Present Fatalist partners believe that whatever is meant to happen will happen. In other words, they think that if they're destined to find “The One,” that imagined partner will magically appear or find them. Since they expect fate to dictate their future, not their actions, they have a difficult time making decisions. Being passive, they sometimes let ideal people pass through their lives, believing that the timing wasn’t right. Here’s how to help:

  • Problem: Your partner is wishy-washy about whether you are "The One," though you make clear that you are confident that with a little work, the two of you would make a great couple.
  • Solution: Rather than bombard your Present Fatalistic partner with reasons why you are "The One," wait for appropriate circumstances to present those instances of positive connection, and insert well-thought out reasons why you two are fundamentally a good match. If your Present Fatalistic partner brings up failed past relationships, you can lend a sympathetic ear followed by encouragement of the strong points you both share.
  • Problem: Your partner has difficulty making decisions—where to dine, which bill to pay, what movie to watch, what to wear, and more.
  • Solution: If you are a strong "Type A" personality, this situation may be perfect for you, as he or she leaves all the decision making up to you. But if you’d like to help your partner strengthen their own decision-making abilities, help them lessen the number of choices.

The Present Hedonistic Lover

The Present Hedonist lover may not be good partnership material, since they are likely looking for brief hook-ups or one-night stands. They live in the moment, seeking different sensations and pleasures, living more in their bodies than their minds. They may not want the responsibility or aren't mature enough to handle long-term relationships.

The Future Oriented Lover

Future Oriented lovers often find healthy, long-lasting intimate relationships. They often lose their virginity later than those in the other categories and are often more mindful about having protected sex. The negative side is that they often put social relationships and sexual experiences off in favor of other professional goals. Workaholics often fall into this category. Here’s how to help them:

  • Problem: During relaxing, romantic, intimate times, your Future Oriented partner doesn’t seem to be in the present moment; they're easily distracted.
  • Solution: You become the distraction by playfully engaging your lover. For example, when your partner starts to wander off emotionally, and then physically, nothing is more attention-getting than being physically touched. A gentle touch followed by a kiss might work to enable them to fully enjoy the pleasures of the moment.
  • Problem: Your partner is a workaholic who seems to be putting career before your relationship.
  • Solution: This is a difficult conundrum: Workaholism is a tough habit to break. You can help your partner by insisting on setting aside time to be alone together. Make it crystal clear that this special time is to be respected and honored—and that they need it as much as you do.

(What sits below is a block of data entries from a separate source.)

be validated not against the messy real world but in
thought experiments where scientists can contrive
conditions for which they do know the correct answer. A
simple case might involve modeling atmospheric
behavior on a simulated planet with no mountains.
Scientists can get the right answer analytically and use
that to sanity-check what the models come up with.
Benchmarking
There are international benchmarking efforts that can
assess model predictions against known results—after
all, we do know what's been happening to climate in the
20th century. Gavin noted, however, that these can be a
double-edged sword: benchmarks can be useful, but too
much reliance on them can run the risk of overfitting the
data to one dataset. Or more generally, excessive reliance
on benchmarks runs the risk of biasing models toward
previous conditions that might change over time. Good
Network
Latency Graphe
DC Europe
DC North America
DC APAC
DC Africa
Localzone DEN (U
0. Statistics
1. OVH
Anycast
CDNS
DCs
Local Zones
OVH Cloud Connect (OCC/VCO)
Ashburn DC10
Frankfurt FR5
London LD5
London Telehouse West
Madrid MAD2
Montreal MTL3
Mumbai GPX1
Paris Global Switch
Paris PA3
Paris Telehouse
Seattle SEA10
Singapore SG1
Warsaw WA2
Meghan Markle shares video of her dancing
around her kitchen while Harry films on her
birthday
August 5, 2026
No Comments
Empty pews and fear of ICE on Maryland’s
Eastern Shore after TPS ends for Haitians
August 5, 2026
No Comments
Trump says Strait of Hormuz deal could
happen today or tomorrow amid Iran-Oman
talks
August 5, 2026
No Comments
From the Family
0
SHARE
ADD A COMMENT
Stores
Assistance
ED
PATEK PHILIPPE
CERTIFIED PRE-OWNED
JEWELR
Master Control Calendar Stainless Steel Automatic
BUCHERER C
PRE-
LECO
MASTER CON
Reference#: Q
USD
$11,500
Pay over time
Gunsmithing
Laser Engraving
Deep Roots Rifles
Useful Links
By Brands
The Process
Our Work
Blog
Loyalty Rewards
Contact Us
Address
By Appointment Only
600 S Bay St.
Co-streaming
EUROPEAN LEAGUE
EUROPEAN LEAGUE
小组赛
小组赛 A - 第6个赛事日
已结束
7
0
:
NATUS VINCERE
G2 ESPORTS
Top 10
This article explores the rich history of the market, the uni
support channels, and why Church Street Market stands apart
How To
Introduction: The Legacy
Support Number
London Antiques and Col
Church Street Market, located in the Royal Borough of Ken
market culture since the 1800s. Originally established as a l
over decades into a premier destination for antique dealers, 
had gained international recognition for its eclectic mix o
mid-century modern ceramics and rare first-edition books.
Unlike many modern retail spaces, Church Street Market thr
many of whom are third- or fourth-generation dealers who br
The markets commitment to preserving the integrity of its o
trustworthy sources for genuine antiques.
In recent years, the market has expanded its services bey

We hope that our advice is timely for you, so that you and your partner can start working toward an ideal brighter future in the delightful Now.

NOTE: The personality types listed above are extreme and stereotypical. Most people are a combination of time perspectives. Past Negative and Present Fatalist perspectives may require more help than Past Positives, while extreme Present Hedonistic personality types are likely not in the market for ongoing relationships, and Future Oriented lovers may want to be your long-term partner but will need to be reminded of your importance in their lives.


Zimbardo, P., & Sword, R. (2017). Living & Loving Better. Jefferson, NC: McFarland & Company.

Zimbardo, P., Sword, R.M., & Sword, R.K.M. (2012) The Time Cure. San Francisco, CA: Wiley Publishing.